To which I reply, well, I guess my husband would have to have a job.
Jimmy, pauses and said, your husband doesn't have a job.
Me, smiling, as cheerful as I can manage: Nope, he doesn't have a job.
Jimmy: so where do you work.
Me, still smiling and cheerful: Oh, i don't work. I stay home with the kids.
Jimmy: You have five kids and neither of you have a job?
Me: YEP! (still smiling)
Jimmy (having just realized for certain that he wasted his time and had NO HOPE of selling this vacuum): So, if you could put down, say 42 dollars a day, and pay like 25 dollars a month, would you trade in your dyson and buy the vacuum today.
Me: nope...you'd have to get my husband to say yes, and that will never happen.

I go back to the kitchen and stir dinner, and mouth to Blake....HELP ME.
Finally, he and the missionaries enter the living room. If anything can clear a room, it should be this, right? Sell the vacuum salesman religion! DUDE DOESN'T BUDGE!!

He tries to get Blake to buy. AIN'T HAPPENING! The kids have decided they like Jimmy, the Kirby Dude. And they REALLY like the BuzzLightyear vacuum. Bryce asks if Jimmy is going to eat dinner with us. I laugh and say, No, he's getting ready to leave. I am sure he can't wait to get out of here. To which he replies, he is enjoying it. Ugh....
Before Jimmy leaves, we learn he is one of 2 children. His mom came from a family of 10 (5 boys/5girls). He have been doing this for about a year. Goes to a Baptist church, not southern Baptist, just plain ol' Baptist. He works 7 days a week, about 9-12 hours a day.
He is cordial with the Missionaries, asks them why they are here and what they do.

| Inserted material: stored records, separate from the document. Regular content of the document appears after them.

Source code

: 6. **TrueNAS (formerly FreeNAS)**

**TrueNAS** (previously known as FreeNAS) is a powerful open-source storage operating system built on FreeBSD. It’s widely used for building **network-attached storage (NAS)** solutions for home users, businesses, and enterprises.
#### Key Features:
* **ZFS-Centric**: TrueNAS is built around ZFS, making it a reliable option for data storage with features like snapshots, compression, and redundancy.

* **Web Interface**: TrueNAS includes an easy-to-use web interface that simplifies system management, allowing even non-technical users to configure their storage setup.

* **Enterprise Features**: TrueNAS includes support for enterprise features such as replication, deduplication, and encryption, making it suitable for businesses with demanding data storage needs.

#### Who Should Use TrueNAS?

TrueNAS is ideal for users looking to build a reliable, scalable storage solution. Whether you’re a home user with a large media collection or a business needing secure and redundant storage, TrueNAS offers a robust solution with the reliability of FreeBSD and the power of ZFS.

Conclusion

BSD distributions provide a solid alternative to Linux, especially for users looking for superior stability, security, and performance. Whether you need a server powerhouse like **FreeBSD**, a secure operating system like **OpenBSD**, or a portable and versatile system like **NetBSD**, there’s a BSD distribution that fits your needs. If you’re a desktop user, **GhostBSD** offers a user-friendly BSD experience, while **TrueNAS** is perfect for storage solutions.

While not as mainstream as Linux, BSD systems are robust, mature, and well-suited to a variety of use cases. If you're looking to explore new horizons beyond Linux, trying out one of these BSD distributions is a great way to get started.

But nothing beyond that.
Finally, Jimmy decides he has truly overstayed his welcome, and bids us farewell. But not without trying once more to sell us this vacuum. Kudos to Jimmy for trying, not getting offended that I listened to about one out of every 5 words he said, graciously weathering the onslaught of 2 eager LDS Missionaries (one of whom was a REAL greenie! TWO days out of the MTC!), and then finding out that the people he just spent an hour and 15 minutes (oops, I mean "15-25") doing a sales presentation for have no job, five kids, and what was that????Oh yeah, NO JOB! He truly was dumbfounded that we would have 5 kids, no job (either of us) and still be smiling.
Maybe, just maybe, the next time he meets the missionaries, he'll remember the crazy sales pitch he had with a family in rural Alabama with 5 kids, no jobs, and a set of LDS missionaries and invite them in for a while!

5 comments:

Jessica said...

$42 down, $25 a month?!? Why, oh why didn't you do it? You could have had it paid off by the time Jonathon leaves for his mission.

Ginger said...

Seriously, who needs food when you have a kirby!!!! COuld you imagine how much interest that would have been!

Anonymous said...

How annoying. They came by our house just a couple weeks ago. Russ wouldnt even let them in for the free cleaning! How does the carpet look?

Ginger said...

the carpet doesnt look alot different than it did prior to the shampooing. He had all his gear sitting in the high traffic area that needed to be clean. So, it looks better, but not great. But, other than the hour or so of my time, it was free.....good on Russ for being strong and saying NO. that is my new answer....NO!!!!!!!!!

Camara said...

So hilarious!...I miss all your dramatic stories...I wish I could just walk over for some hard core chatting like old times!